### WHAT YOU SHOULD DO
Please reproduce the text of every item below word for word, leaving the pictures out of your answer.

### PROVIDED DATA

BEGIN

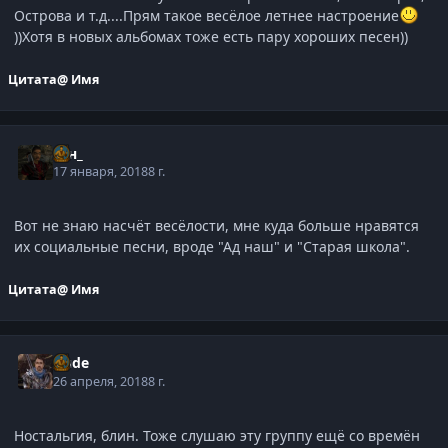
Острова и т.д....Прям такое весёлое летнее настроение
))Хотя в новых альбомах тоже есть пару хороших песен))
Цитата
@ Имя
_Ян_
17 января, 2018
8 г.
Вот не знаю насчёт весёлости, мне куда больше нравятся
их социальные песни, вроде "Ад наш" и "Старая школа".
Цитата
@ Имя
Dude
26 апреля, 2018
8 г.
Ностальгия, блин. Тоже слушаю эту группу ещё со времён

END

### EXERCISE RESPONSE
Острова и т.д....Прям такое весёлое летнее настроение
))Хотя в новых альбомах тоже есть пару хороших песен))
Цитата
@ Имя
_Ян_
17 января, 2018
8 г.
Вот не знаю насчёт весёлости, мне куда больше нравятся
их социальные песни, вроде "Ад наш" и "Старая школа".
Цитата
@ Имя
Dude
26 апреля, 2018
8 г.
Ностальгия, блин. Тоже слушаю эту группу ещё со времён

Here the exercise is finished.